LaserEyess commented 5 years ago

As far as I can tell, to follow a manga you would currently have to go to madokami/mangadex/etc and manually grab the series URL in order to do cum follow $url. It would be nice to have the ability to search the download sites (where applicable) in order to find series to follow. This might be a niche usecase as it really isn't that hard to open a browser and search, but if this is a command line tool modeled after package managers, then I think a search ability would be within the scope considering many package managers have the ability to search for packages.

As an idea of what I'm thinking of:

$ cum search "Dragonball" 
==> Searching for "Dragonball"
Found: 
(1) /Manga/D/DR/DRAG/Dragon Ball
(2) /Raws/Dragonball
(3) /Manga/D/DR/DRAG/Dragon Ball Super
(4) /Manga/_Doujinshi/Dragonball
(5) /Manga/_Doujinshi/Dragonball/Dragon Ball Z - Legendary Vegeta (Doujinshi)

Maybe for example you cut it off at 5 or so results, and the user can refine it to be more specific if they can't find what they're looking for (or ultimately just search directly/google it). You could even potentially have them select which ones to follow based on the the number.

I'm sure this would be a large amount of work, but perhaps a way to implement it would be a new scraper class, BaseSearch, that would handle both requesting and parsing search parameters, either through an API (if it exists) or just a simple GET with a generated URI for search. And then you'd have to update all the scrapers with search parsing. Not sure if that's the best way to do it, but from looking at the code a bit I think it would be feasible to do it this way.

Hamuko commented 5 years ago

This was actually something that I planned during the early drafts of cum, but I eventually gave up on it. I tried to do it with Batoto, but when you searched for something short and simple like "Saki", you got hit with a wall of search results in no relevance order and you had to keep scraping page after page in order to get all of them. In the end I decided to abandon the idea since I didn't find it that important.

LaserEyess commented 5 years ago

For most cases, I think it would be the responsibility of the user to refine their own searches if they get a bunch of garbage. For simpler cases like you mentioned, that's a limitation of the search capabilities provided by the sites, and it wouldn't be cum's fault. I think those simple cases are in the minority but I could be proven wrong.

Hamuko commented 5 years ago

For most cases, I think it would be the responsibility of the user to refine their own searches if they get a bunch of garbage.

The problem with this is that I was looking for "Saki" the manga, but I was getting everything and the kitchen sink. In order to get good search results out of what I got out of Batoto during my testing, I would have had to fetch all of the results from all of the pages and perform some sort of string matching logic in order to rank them.

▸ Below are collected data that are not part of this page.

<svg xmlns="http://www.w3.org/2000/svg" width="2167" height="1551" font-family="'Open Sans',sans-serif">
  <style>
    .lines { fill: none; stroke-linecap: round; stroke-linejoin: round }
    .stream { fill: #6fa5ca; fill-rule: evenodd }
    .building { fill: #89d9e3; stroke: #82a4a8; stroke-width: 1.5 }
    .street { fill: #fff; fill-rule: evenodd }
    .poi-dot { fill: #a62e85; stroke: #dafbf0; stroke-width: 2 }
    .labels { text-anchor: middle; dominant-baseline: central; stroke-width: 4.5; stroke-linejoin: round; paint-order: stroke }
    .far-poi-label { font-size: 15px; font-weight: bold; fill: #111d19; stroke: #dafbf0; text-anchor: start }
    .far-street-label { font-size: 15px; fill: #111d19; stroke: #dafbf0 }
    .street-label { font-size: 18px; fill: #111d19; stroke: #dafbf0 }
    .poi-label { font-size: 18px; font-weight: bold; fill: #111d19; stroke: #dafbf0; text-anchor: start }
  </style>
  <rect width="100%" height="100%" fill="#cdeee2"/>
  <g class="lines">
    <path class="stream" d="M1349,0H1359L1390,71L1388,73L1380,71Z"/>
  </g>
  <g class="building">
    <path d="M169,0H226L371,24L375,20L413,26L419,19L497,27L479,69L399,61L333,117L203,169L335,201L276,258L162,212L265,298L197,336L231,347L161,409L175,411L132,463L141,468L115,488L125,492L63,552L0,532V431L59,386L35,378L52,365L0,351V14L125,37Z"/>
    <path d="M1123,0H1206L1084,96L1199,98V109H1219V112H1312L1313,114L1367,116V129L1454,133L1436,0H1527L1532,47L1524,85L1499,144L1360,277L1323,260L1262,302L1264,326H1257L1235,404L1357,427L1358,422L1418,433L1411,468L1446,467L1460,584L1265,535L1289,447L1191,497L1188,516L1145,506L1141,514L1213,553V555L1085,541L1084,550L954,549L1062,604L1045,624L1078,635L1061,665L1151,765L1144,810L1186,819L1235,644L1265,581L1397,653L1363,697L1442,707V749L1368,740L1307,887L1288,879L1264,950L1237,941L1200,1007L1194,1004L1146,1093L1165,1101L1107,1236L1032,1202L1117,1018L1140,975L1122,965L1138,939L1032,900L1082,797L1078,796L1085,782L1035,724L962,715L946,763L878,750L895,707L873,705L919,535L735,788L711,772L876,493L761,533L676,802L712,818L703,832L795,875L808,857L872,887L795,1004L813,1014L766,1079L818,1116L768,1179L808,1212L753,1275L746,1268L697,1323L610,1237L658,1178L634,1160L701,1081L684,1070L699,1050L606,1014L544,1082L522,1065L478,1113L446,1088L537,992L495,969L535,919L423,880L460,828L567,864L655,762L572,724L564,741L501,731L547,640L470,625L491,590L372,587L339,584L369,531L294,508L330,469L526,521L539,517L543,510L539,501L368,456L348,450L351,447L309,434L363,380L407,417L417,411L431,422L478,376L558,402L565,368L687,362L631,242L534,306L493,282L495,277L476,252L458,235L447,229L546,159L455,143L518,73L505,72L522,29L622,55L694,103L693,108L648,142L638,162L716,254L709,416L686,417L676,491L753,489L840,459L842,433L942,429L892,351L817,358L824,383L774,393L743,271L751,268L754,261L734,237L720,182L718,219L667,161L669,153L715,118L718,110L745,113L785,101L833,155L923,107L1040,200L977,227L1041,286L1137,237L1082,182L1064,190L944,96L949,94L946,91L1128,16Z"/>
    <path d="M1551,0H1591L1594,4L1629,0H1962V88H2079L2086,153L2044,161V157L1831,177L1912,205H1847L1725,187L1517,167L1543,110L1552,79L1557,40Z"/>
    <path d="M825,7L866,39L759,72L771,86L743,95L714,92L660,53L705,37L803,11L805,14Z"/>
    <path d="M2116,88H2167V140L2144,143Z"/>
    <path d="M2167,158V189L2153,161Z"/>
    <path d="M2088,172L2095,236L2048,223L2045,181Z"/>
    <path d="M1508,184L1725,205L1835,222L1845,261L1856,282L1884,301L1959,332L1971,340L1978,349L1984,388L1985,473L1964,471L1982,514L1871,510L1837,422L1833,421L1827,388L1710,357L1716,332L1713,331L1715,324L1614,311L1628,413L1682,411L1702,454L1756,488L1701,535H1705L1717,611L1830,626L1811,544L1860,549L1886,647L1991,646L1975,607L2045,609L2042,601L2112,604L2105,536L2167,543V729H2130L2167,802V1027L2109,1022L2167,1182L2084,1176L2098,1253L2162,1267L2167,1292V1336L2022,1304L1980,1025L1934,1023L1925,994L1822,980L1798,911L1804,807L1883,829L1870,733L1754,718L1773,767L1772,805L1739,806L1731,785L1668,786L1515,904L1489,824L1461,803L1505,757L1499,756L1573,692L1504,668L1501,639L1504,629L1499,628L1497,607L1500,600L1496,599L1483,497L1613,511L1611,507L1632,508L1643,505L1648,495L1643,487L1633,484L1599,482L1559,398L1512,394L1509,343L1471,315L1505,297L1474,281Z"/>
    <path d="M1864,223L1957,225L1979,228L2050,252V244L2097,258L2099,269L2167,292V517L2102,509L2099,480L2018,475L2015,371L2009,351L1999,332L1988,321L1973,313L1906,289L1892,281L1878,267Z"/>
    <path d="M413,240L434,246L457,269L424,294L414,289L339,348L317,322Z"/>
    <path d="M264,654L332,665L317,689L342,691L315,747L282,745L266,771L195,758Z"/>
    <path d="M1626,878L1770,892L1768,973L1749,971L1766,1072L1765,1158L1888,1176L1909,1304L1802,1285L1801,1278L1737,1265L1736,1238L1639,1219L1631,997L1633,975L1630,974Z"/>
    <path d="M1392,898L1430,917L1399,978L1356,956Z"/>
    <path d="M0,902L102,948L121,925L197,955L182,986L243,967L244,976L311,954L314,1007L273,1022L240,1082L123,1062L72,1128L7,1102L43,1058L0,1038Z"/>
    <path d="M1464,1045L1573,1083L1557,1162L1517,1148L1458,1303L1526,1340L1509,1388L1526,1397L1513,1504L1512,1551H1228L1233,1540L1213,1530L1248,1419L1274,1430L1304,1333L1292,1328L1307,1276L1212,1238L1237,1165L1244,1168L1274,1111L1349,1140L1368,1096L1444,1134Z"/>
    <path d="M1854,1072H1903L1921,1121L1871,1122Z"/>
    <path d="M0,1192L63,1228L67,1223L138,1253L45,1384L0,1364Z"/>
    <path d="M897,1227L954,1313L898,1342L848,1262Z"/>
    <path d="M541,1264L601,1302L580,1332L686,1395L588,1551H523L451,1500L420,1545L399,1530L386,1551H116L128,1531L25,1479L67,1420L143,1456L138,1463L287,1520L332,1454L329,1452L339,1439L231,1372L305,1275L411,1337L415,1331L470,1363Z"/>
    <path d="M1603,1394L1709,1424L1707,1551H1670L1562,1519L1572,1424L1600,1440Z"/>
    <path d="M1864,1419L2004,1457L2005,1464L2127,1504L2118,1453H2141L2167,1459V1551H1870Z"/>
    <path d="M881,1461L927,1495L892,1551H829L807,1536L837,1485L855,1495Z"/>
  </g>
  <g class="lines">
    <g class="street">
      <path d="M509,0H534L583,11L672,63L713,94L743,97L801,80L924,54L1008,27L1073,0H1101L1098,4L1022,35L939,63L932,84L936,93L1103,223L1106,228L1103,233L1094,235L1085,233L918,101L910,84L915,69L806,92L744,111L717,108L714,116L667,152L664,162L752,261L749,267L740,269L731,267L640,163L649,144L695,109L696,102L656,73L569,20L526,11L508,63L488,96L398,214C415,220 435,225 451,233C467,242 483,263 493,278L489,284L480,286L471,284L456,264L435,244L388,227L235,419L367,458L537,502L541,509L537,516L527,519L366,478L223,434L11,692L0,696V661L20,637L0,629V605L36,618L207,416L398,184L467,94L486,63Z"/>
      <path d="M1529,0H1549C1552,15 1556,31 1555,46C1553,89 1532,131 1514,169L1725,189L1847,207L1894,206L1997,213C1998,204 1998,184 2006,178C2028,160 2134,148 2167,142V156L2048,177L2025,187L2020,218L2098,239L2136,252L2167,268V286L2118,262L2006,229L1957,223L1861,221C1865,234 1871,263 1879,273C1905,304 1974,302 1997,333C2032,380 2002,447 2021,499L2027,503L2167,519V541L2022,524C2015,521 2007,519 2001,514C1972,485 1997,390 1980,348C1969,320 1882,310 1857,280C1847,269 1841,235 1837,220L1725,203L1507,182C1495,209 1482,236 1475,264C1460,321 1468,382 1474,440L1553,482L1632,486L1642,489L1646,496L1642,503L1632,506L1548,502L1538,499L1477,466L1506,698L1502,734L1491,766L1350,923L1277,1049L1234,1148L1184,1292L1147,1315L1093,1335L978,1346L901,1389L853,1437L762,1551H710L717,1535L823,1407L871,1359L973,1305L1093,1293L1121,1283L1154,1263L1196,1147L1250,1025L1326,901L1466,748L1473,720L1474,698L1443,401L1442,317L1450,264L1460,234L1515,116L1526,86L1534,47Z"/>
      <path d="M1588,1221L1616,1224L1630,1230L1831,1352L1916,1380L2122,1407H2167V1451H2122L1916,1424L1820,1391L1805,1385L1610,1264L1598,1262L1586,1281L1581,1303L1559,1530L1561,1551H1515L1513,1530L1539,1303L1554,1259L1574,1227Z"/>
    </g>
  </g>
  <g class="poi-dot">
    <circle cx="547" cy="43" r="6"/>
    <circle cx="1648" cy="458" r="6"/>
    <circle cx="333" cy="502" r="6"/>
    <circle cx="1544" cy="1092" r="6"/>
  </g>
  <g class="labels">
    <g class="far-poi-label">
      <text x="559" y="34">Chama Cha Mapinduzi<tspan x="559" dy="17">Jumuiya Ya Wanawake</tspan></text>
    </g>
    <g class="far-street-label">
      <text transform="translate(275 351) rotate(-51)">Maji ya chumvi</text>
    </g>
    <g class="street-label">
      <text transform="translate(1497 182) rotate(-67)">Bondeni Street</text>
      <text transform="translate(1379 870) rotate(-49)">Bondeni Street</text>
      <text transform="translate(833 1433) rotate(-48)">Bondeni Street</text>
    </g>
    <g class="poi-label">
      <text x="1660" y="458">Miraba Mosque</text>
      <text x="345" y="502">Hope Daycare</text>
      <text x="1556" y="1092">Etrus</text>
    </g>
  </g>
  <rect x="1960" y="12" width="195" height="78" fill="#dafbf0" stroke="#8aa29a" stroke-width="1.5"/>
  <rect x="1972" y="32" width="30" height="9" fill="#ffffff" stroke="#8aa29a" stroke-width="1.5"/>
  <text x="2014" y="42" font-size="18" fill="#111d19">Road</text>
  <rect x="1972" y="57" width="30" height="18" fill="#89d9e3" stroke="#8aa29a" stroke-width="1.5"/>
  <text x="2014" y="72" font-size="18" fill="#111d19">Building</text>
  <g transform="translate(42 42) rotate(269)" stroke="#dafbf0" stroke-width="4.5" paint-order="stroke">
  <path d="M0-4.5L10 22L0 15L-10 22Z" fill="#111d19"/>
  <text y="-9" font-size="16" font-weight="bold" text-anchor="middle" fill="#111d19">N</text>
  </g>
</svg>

Of course, there's no Batoto support anymore and I haven't really played around with the idea with any of the current scrapers.

LaserEyess commented 5 years ago

I understand what you meant by searching for "Saki". Manga that is simply a common name or a common word would only be searchable if the site itself would return reasonable results for that search term. As for the currently supported sites, searching "Saki" returns a bunch of garbage, but that really is their search's fault. Places like mangadex have advanced parameters like 'author' that could be used to refine them, although that makes implementing search more complicated.

I never thought of cum itself taking the results and ranking them or filtering them, but that could be a potential workaround in certain cirucmstances. For example, searching "Saki" on madokami returns some results that don't even have the word "Saki" in the name, so you could throw those away. Of course, even removing those entries, the actual manga "Saki" is like the 40th result. But my suggestion isn't to make cum the search engine, but rather use the sites themselves as the search engine and parse the results that the give as simply listing them on the command line and giving the option to follow one or more of those results. I know it will give garbage results in simple cases, but I think those are rare.